To-do item:
Everything before the line containing "[613,70,652,84] (Eds.) ->" is to be left out; repeat that line and all lines after it exactly, to the end of the data.

Records for this exercise:

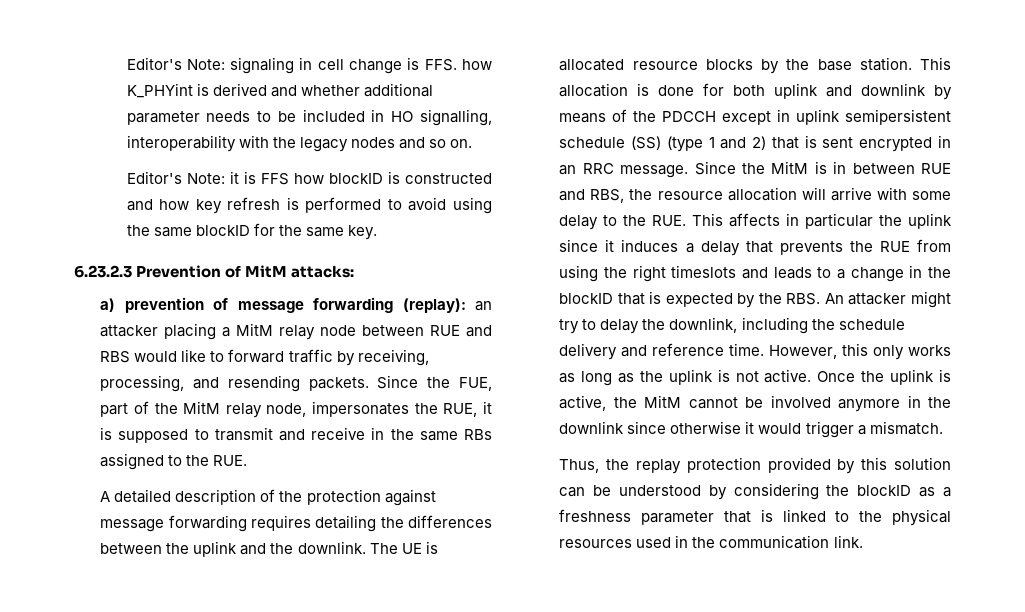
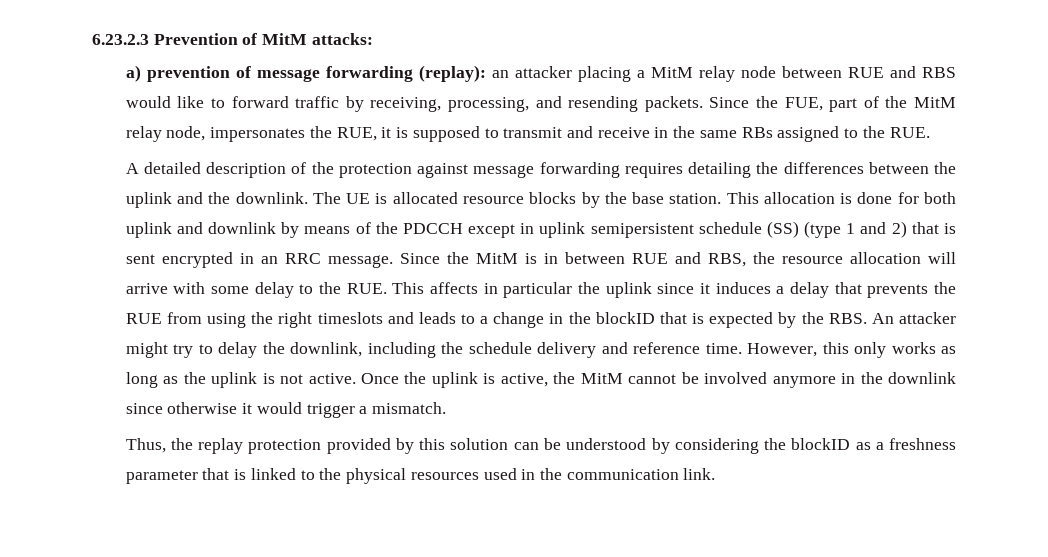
[126,57,492,74] [126,83,433,98] [126,109,492,126] [126,135,472,152] [126,171,492,185] [126,197,492,214] [126,223,377,240] Editor's Note: signaling in cell change is FFS. how K_PHYint is derived and whether additional parameter needs to be included in HO signalling, interoperability with the legacy nodes and so on. // Editor's Note: it is FFS how blockID is constructed and how key refresh is performed to avoid using the same blockID for the same key. // -> (92, 39) none

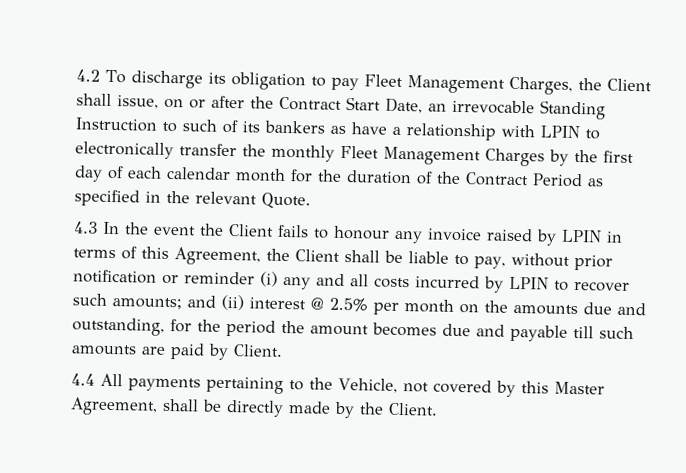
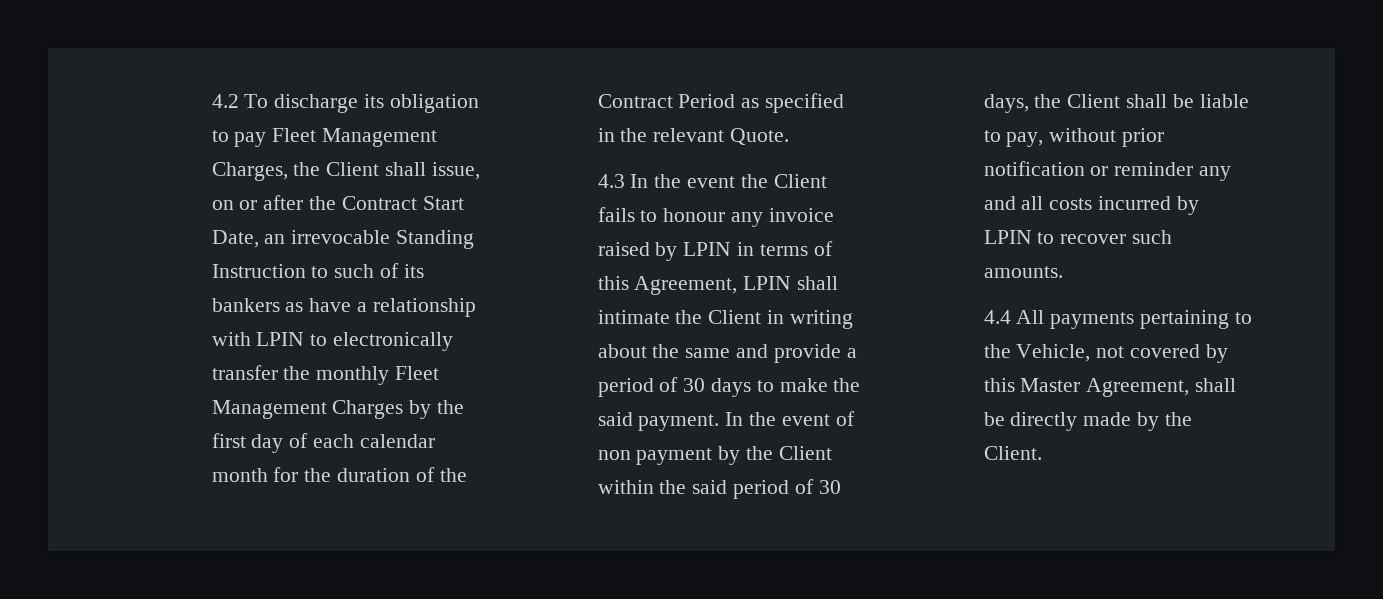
(261, 256) none -> [743,276,839,290] [597,310,853,329] [597,344,857,363] [597,377,861,397] [597,411,855,431] [597,446,832,465] [597,479,841,499] [983,94,1029,113] LPIN shall intimate the Client in writing about the same and provide a period of 30 days to make the said payment. In the event of non payment by the Client within the said period of 30 days,
[259,271,278,287] (i) -> (1194, 169) none
[111,294,646,316] [71,317,634,342] [70,343,283,361] amounts; and (ii) interest @ 2.5% per month on the amounts due and outstanding, for the period the amount becomes due and payable till such amounts are paid by Client. -> [983,266,1063,278] amounts.

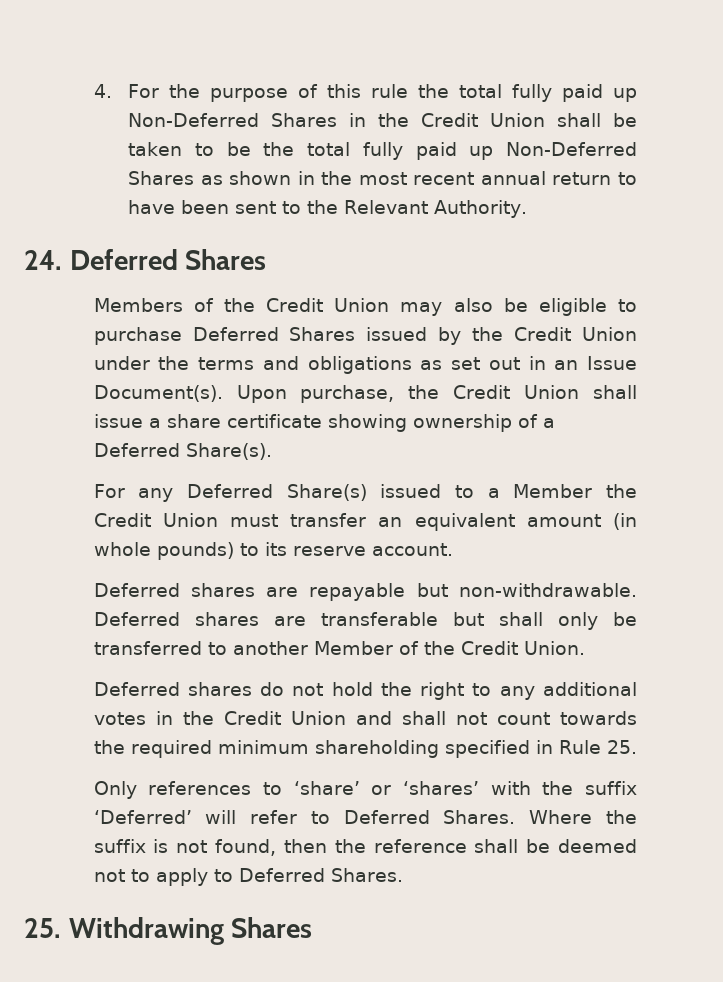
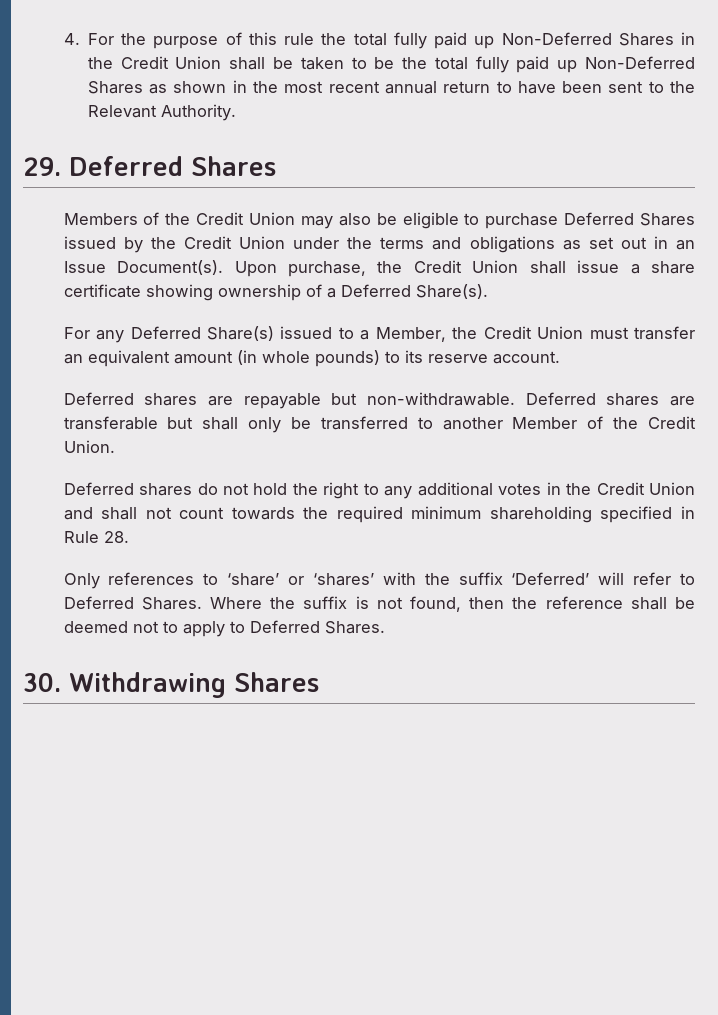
[24,250,62,270] 24. -> [23,157,61,176] 29.
[513,484,593,498] Member -> [375,327,446,342] Member,
[606,740,637,754] 25. -> [103,531,129,543] 28.
[24,918,61,938] 25. -> [23,673,61,692] 30.

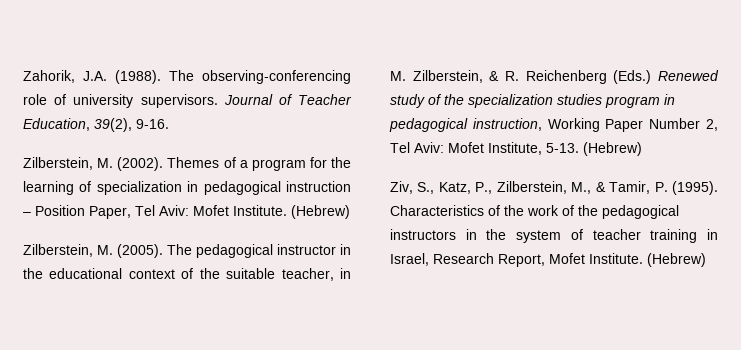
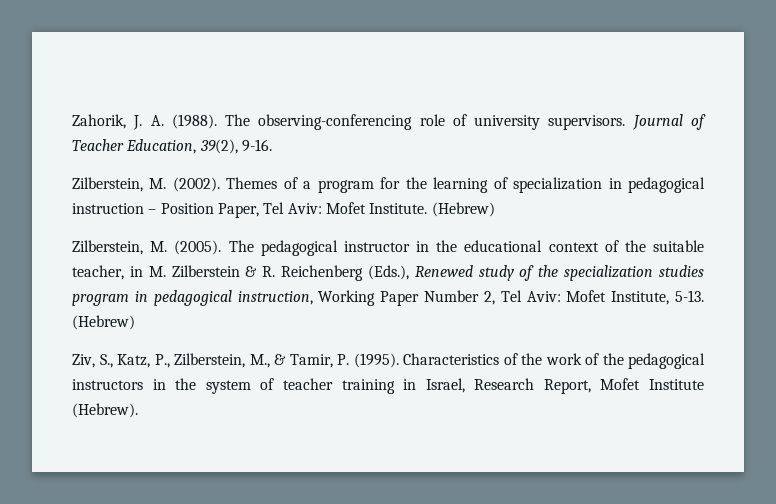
[83,71,107,81] J.A. -> [133,115,164,130] J. A.
[412,70,483,83] Zilberstein, -> [171,265,240,277] Zilberstein
[613,70,652,84] (Eds.) -> [367,265,409,280] (Eds.),
[589,253,706,267] Institute. (Hebrew) -> [649,379,704,390] [72,403,138,418] Institute (Hebrew).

Task result:
[613,70,652,84] (Eds.) -> [367,265,409,280] (Eds.),
[589,253,706,267] Institute. (Hebrew) -> [649,379,704,390] [72,403,138,418] Institute (Hebrew).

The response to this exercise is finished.